El eBook alza la voz

Una vez que ya casi hemos olvidado los pasados días de vacaciones, vamos a rematar la recopilación de tribunas escritas por Javier Candiera y publicadas en nuestra revista PC Actual en su Lógica Discreta hasta la fecha

El eBook alza la voz

25 agosto 2009

LÓGICA DISCRETA (#216, MAR2009)

El Gremio de Autores Norteamericano, una asociación que representa a 8.000 autores publicados, ha puesto el grito en el cielo contra el nuevo Kindle, el libro electrónico de Amazon. Jeff Bezos, CEO de la firma, lo describe como «la biblioteca universal en tu bolsillo», y afirma que, gracias a su servicio de venta de libros por acceso inalámbrico, el objetivo es hacer que «cualquier libro del mundo esté accesible al lector en menos de 60 segundos».

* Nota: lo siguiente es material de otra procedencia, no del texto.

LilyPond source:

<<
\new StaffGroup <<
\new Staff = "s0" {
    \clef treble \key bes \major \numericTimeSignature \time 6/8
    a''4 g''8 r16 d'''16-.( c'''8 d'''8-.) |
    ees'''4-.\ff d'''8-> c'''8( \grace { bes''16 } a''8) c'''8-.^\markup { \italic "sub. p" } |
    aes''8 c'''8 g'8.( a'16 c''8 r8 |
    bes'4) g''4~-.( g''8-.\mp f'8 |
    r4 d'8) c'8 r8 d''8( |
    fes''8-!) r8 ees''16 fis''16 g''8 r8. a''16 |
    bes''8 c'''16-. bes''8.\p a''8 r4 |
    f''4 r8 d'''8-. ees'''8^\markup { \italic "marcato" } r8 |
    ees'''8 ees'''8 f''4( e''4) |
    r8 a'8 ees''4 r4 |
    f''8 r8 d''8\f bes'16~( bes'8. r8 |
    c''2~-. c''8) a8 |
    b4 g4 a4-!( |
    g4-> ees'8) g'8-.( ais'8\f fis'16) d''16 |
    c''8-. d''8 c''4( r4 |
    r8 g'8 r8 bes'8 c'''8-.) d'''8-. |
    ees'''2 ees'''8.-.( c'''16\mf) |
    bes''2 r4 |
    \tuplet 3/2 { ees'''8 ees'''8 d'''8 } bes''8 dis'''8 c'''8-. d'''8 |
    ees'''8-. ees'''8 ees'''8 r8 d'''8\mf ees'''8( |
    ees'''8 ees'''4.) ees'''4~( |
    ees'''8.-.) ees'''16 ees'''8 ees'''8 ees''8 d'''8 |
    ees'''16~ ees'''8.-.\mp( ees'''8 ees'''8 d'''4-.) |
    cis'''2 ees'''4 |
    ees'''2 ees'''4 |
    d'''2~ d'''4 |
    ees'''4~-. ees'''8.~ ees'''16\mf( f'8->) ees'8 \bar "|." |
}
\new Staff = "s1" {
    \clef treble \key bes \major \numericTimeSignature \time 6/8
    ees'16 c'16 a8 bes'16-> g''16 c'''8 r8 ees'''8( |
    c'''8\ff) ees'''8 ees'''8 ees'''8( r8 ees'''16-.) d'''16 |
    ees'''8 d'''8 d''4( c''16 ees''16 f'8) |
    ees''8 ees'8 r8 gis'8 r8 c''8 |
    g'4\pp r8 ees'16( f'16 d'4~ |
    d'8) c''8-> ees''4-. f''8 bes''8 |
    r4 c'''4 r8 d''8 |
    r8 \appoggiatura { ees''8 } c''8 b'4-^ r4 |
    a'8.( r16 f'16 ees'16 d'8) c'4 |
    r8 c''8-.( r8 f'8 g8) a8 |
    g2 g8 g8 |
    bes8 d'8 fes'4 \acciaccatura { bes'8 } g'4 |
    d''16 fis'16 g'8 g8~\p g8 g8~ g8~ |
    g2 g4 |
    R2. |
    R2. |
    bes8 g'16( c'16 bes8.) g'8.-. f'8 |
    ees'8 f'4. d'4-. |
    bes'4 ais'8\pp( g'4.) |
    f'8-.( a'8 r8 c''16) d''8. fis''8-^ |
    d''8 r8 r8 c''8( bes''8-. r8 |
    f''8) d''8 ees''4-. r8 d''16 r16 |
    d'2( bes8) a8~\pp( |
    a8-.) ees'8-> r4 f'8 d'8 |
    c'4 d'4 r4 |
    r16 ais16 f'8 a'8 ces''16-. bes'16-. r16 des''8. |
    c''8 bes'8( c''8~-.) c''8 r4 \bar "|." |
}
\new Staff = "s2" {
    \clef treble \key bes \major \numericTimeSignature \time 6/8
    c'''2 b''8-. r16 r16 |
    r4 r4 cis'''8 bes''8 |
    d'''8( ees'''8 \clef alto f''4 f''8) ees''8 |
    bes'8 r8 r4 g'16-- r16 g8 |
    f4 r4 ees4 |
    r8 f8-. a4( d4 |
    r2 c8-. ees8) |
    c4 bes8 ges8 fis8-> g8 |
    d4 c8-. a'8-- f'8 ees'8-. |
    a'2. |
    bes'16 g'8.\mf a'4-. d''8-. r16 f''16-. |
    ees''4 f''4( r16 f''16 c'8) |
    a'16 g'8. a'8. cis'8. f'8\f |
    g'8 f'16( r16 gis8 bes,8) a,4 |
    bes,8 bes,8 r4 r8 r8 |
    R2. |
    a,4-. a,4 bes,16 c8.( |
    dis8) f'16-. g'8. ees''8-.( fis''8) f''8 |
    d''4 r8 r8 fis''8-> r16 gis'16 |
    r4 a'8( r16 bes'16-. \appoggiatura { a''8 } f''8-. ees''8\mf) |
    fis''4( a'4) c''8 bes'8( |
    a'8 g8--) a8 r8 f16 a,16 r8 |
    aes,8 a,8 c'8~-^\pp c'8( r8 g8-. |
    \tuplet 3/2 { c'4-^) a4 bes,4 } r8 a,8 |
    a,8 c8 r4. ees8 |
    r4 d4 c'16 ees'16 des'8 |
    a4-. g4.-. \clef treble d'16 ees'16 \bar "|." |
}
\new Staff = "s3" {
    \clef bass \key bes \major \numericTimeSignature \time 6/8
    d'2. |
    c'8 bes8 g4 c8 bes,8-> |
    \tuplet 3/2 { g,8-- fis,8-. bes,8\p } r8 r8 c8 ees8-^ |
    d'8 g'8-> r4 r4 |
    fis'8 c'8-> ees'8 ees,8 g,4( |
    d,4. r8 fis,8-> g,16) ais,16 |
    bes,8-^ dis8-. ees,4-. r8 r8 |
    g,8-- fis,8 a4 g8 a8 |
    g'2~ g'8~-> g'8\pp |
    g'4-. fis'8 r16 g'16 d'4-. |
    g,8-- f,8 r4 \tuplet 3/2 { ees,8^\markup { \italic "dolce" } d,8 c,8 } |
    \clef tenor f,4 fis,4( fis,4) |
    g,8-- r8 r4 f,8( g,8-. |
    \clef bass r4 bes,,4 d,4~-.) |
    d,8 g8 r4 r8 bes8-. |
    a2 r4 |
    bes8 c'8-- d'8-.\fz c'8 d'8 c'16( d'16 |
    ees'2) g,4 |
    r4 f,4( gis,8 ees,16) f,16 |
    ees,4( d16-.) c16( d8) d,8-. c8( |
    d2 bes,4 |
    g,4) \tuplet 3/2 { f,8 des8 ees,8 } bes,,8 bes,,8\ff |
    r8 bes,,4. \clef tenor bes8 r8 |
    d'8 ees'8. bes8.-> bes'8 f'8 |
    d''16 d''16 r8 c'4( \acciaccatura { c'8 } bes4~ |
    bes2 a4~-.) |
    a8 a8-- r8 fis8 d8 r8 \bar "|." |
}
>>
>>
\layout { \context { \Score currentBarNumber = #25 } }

No es esto lo que molesta a la asociación colegial de escritores. La queja viene provocada por la capacidad de lectura automática del dispositivo. Pulsando un botón, el libro se leerá en voz alta. Esta función es una gran ayuda para muchos usuarios: las personas con deficiencias visuales, los conductores que quieran escuchar sus libros en sus recorridos diarios camino del trabajo, los menores que estén aún aprendiendo a leer, e incluso los adultos que estén aprendiendo un idioma. Si el mecanismo funciona como lo describen, el mundo es un sitio mejor.

Obviamente, la asociación no opina lo mismo. Un libro en un Kindle se puede leer en voz alta sin pagar a los autores un dinero extra por la funcionalidad añadida. No importa que el libro ya se haya pagado al descargarlo (la única forma de introducir libros en el dispositivo es a través del sistema de Amazon, que, como todos sabemos, es principalmente una tienda).

La cuestión es que un libro electrónico cargado en un Kindle tiene automáticamente más valor que uno de papel (o que uno cargado en otro dispositivo sin función de lectura en voz alta), y esta asociación quiere poder extraer parte de este valor.

Es la doctrina que Laurence Lessig, siguiendo a la profesora de derecho Rochelle Dreyfuss, llama «si valor, derecho». Consiste en dar por hecho que todo el valor de una obra intelectual surge de la llama creativa inicial, y por tanto toda la cadena de valor debe estar bajo el control y la recaudación de los autores originales.

No todos los escritores están de acuerdo. Como señala el novelista Neil Gaiman, cuando uno compra un libro de papel, el derecho a leerlo en voz alta está incluido en la compra. Uno puede leerlo para sí, leérselo a un enfermo o a sus niños, grabar su lectura para escucharlo en el coche, y ese derecho no genera pagos extraordinarios. Pero la agente literaria de Gaiman, que negocia los derechos de edición impresa y los de audiolibro por separado, teme que la función de lectura automática atente contra esta doble fuente de ingresos.

La protesta es doblemente sofista. Primero, porque un libro de Neil Gaiman descargado en un Kindle ya se ha pagado. El comprador puede leerlo en voz baja, en alta o hacer que su máquina se lo lea, y esos derechos ya se han adquirido. Lo que pretende la agente es forzar a los lectores a pagar dos veces: por el libro escrito y por el hablado. Pero si de verdad el oyente de audiolibros deja de comprar el CD porque su Kindle le lee en voz alta, Gaiman no pierde ni un centavo: para él una venta es una venta, en el formato en que sea.

Además, hay otra segunda razón por la que el argumento no se tiene en pie. Por bueno que sea el sistema de síntesis de voz del Kindle, es difícil que sea comparable a las voces de actores como Jack Nicholson o John Gielgud, habituales de los audiolibros norteamericanos. Sus oyentes pagan extra por la producción e interpretación de esas lecturas, y probablemente seguirán haciéndolo durante mucho tiempo.

El día en que un sistema automatizado tenga la capacidad de comprensión e interpretación de un humano, todos tendremos mucho más por lo que felicitarnos (o por lo que horrorizarnos) que porque una máquina lea libros en voz alta.